Winnipeg-based Investors Group Inc., for example, has guidelines and policies to deal with succession planning, says Vas Pachapurkar, the firm’s vice president, financial services for Ontario, in Toronto.
Matching people up
There’s not much difference, from a business point of view, between an advisor leaving the company because he or she is retiring or that advisor leaving because he or she died unexpectedly, according to Pachapurkar.
The regional director in each of Investors Group’s 110 regions across the country is charged with distributing a deceased advisor’s clients to other advisors in that region.
“It’s about matching people up,” Pachapurkar says, “looking at the client base, understanding demographics and the capacity of other consultants.”
An advisor’s notes and other documentation are attached to client files, so if an advisor is incapacitated in any way, the successor advisor can resume serving the incapacitated advisor’s clients with minimal disruption.
Pachapurkar says you should be prepared to have the tables turned on you during meetings with younger clients; those clients might have questions about your life expectancy and succession plan.
“If I was a client,” Pachapurkar says, “it would only be natural to ask somebody who wanted to work with me: ‘I’m happy to work with you now. But if you’re 60 years old, what happens to me if something happens to you?'”
Gillespie adds that it is only logical that a firm be prepared for a death in the office. After all, what would clients say if a firm is unprepared?
“It’s what we do for a living,” Gillespie says. “It would be a shame if we didn’t do it for ourselves.”
Funding a buy/sell agreement
If you don’t have a buy/sell agreement in place for your business, you may be guilty of the same sort of mistakes you tell your clients to avoid: being unprepared for the unexpected.
A buy/sell agreement is a crucial succession-planning document designed to ensure a smooth transition should you or a business partner die or become incapacitated.
First, this document outlines terms that will take care of the spouse or estate of the deceased (or ill) partner; that spouse would be given fair cash value for the deceased or incapacitated advisor’s ownership of the business.
Second, by requiring that the spouse exchange his or her shares in the company for cash, the buy/sell agreement ensures that the surviving spouse is not thrust into an active management or ownership role in the firm. That scenario would not serve anybody’s purposes unless the spouse already was active in the business.
Clay Gillespie, managing director of Rogers Group Financial Advisors Ltd. in Vancouver, says a buy/sell agreement also should spell out what happens to the clients of the deceased advisor. The document can state, for example, that those clients’ accounts will be taken over by other advisors in the firm. Rogers Group has buy/sell agreements with all of its advisors that specify that their clients will remain with the firm once the advisor is no longer practising.
Insurance is the easiest and most common way to fund a buy/sell agreement. The insurance benefit is used to purchase an advisor’s interest in the firm from his or her estate.
But insurance is not always a viable option. If your health is a question mark – because of high blood pressure or diabetes, for example – you might be uninsurable.

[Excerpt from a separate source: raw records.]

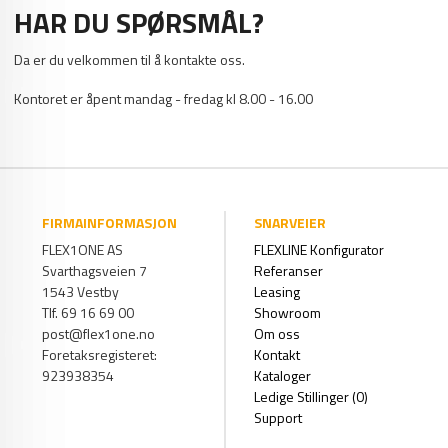
HAR DU SPØRSMÅL?
Da er du velkommen til å kontakte oss.
Kontoret er åpent mandag - fredag kl 8.00 - 16.00
FIRMAINFORMASJON
SNARVEIER
FLEX1ONE AS
FLEXLINE Konfigurator
Svarthagsveien 7
Referanser
1543 Vestby
Leasing
Tlf. 69 16 69 00
Showroom
post@flex1one.no
Om oss
Foretaksregisteret:
Kontakt
923938354
Kataloger
Ledige Stillinger (0)
Support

Don’t despair. You have several options at your disposal:
1. Look into a “rated” insurance policy. You’ll have to pay more for this type of policy because of your condition, but you’ll still have coverage.
2. Use cash from existing assets. Then, either pledge those assets to get a loan or liquidate those assets.
3. Self-insure. Set up a savings plan and put money into it every month to build up a reserve.
4. “Borrow a life.” If there is somebody else in your company who is approximately the same age as you, take out insurance on him or her. If that person dies first, your firm has the money needed in a lump sum. If you die first, the insurance on the other person will have built up a cash reserve, which can at least partially fund the buy/sell agreement.
5. Have the beneficiary take over. If your spouse happens to be in the financial advisory business, and he or she has the same level of knowledge and expertise as you do, arrange for him or her to move into your office and take over from you.